───── Dataset records
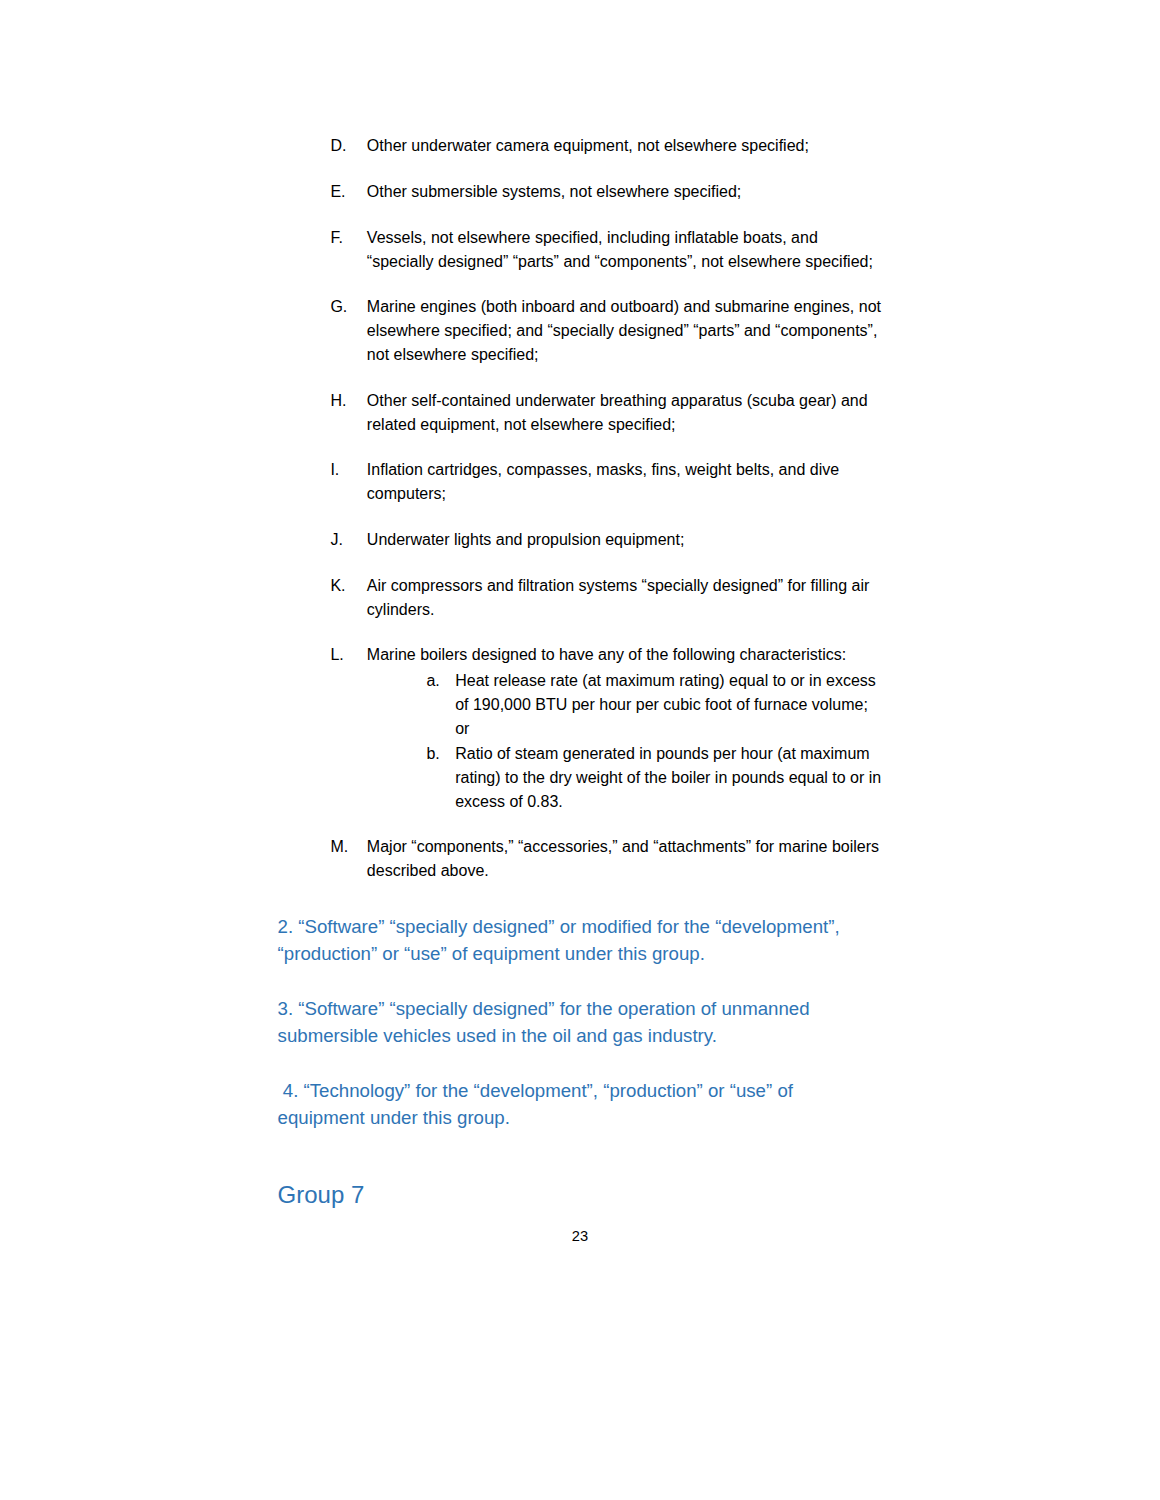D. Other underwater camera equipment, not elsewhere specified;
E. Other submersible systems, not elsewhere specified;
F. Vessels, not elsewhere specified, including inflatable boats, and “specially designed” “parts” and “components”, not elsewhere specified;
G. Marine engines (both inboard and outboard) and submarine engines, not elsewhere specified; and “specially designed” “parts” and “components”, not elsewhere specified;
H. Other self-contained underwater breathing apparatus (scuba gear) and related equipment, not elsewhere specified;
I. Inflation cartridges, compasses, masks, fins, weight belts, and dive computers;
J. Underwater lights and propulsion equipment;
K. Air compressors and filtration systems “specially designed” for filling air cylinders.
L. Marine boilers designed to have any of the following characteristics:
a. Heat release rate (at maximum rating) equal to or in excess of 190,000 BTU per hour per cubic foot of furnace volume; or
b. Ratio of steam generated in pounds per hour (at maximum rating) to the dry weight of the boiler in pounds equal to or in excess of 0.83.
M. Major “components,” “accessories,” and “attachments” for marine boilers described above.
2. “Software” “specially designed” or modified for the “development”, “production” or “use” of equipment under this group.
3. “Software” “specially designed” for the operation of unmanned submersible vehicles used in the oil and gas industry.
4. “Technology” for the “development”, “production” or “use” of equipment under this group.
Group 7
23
──────────
# Task details:
Once you find the line with "G. Marine engines" above, print it and every line after it up to and including the line with "a. Heat release", exactly as written and nothing else.

# Answer to the problem:
G. Marine engines (both inboard and outboard) and submarine engines, not elsewhere specified; and “specially designed” “parts” and “components”, not elsewhere specified;
H. Other self-contained underwater breathing apparatus (scuba gear) and related equipment, not elsewhere specified;
I. Inflation cartridges, compasses, masks, fins, weight belts, and dive computers;
J. Underwater lights and propulsion equipment;
K. Air compressors and filtration systems “specially designed” for filling air cylinders.
L. Marine boilers designed to have any of the following characteristics:
a. Heat release rate (at maximum rating) equal to or in excess of 190,000 BTU per hour per cubic foot of furnace volume; or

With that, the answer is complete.